21 февраля 2012 г.

Порнография как часть массовой культуры.


Рост популярности порнографии и упрощение её составляющей, по сути, факты вполне взаимосвязанные. Чтобы понять это стоит вспомнить, что язык порнографии есть (согласно Фрейду и Барту) древняя (доречевая) форма открытого выражения человеческих желаний. Прямота, с которой она осуществляется, есть, прежде всего, естественная простота, идущая от природы. А природа не любит нюансы и метафоры, и предпочитает подавлять нас своим первобытным молчанием.
Поэтому если происходящая из культуры «эротика подразумевает повествование» о сексуальности, то порнография – её демонстрацию, которая не подчиняется развитию речевого акта, так как уже представляет собой нечто сказанное. В ней возможна только деструкция и высвобождение иррационального. Такие же структурные (и рациональные) элементы как сюжет, фабула и собственно речь могут быть благополучно в неё вмонтированы, но точно также могут и отсутствовать. Суть порнографии не в них. Доречевые формы высказывания целиком визуальны, поэтому порнография «говорит» со зрителем через примитивную работу оператора и сами действия актёров. Отсюда следует вывод, что вначале нового тысячелетия порнография становится всё более популярной постольку, поскольку давно уставший от культуры человеческий разум требует своего освобождения.

(Упражнения по интерпретации диаграмм)
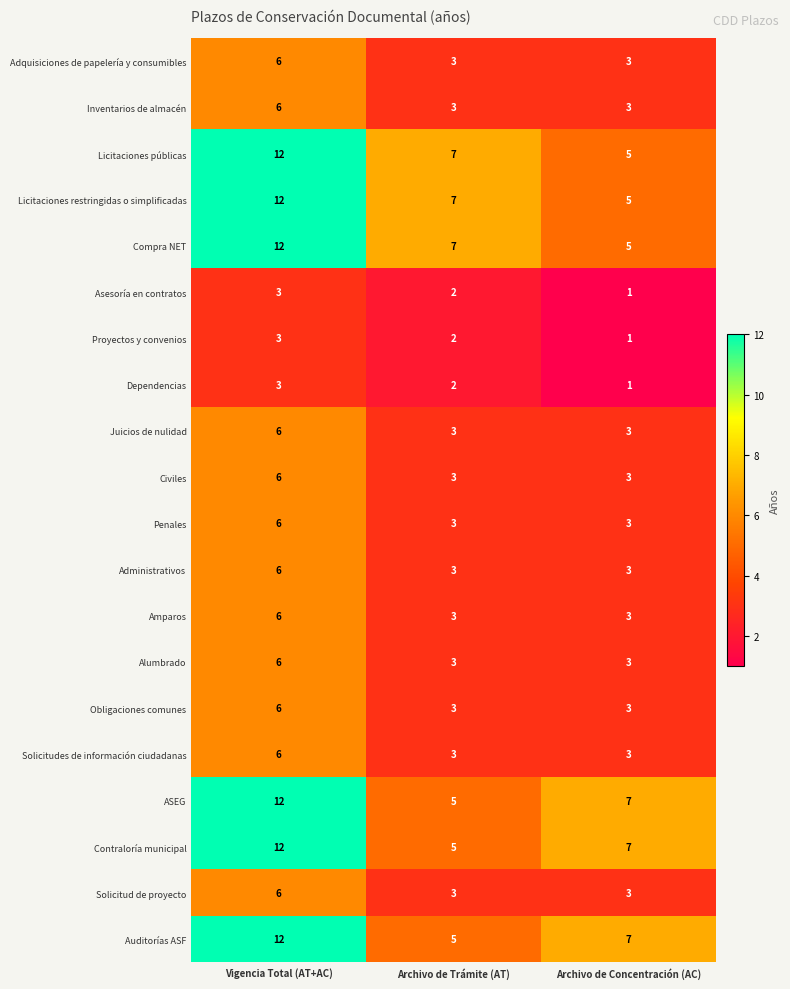

What is the difference between the highest and lowest values at Archivo de Concentración (AC)?

6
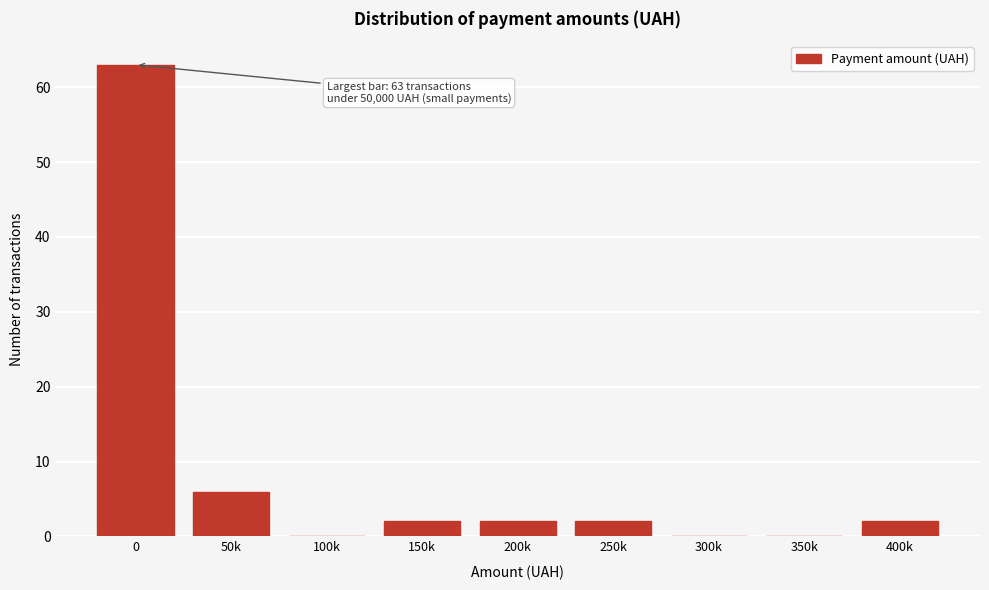

Reading left to right, extract all data points from this chart.

0=63	50k=6	100k=0	150k=2	200k=2	250k=2	300k=0	350k=0	400k=2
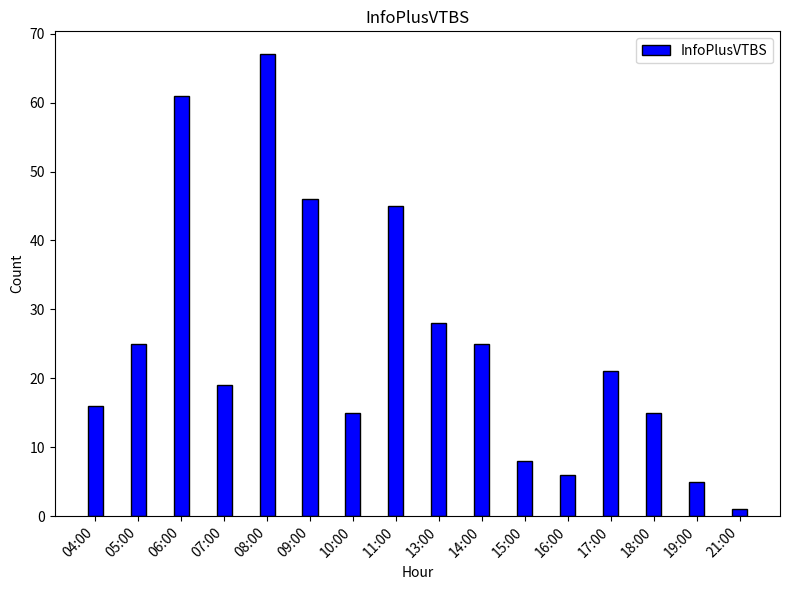

What position from the left is 10:00?

7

_ЗАДАНИЕ A_: Назовите все структурные элементы, которые, согласно отрывку о порнографии, могут быть в неё вмонтированы, но могут и отсутствовать.
_ЗАДАНИЕ B_: Перескажите в виде списка абзац отрывка о порнографии, начинающийся словами «Поэтому если происходящая из культуры», сохранив его основные утверждения.

_ОТВЕТ A_: Сюжет, фабула и собственно речь.

_ОТВЕТ B_:
- Эротика, происходящая из культуры, подразумевает повествование о сексуальности, а порнография подразумевает её демонстрацию.
- Эта демонстрация не подчиняется развитию речевого акта, поскольку уже представляет собой нечто сказанное.
- В порнографии возможны только деструкция и высвобождение иррационального.
- Сюжет, фабула и речь могут в ней присутствовать или отсутствовать, но её суть не в них.
- Доречевые формы высказывания целиком визуальны, поэтому порнография «говорит» со зрителем через примитивную работу оператора и действия актёров.
- Вывод: в начале нового тысячелетия популярность порнографии растёт, потому что уставший от культуры человеческий разум требует освобождения.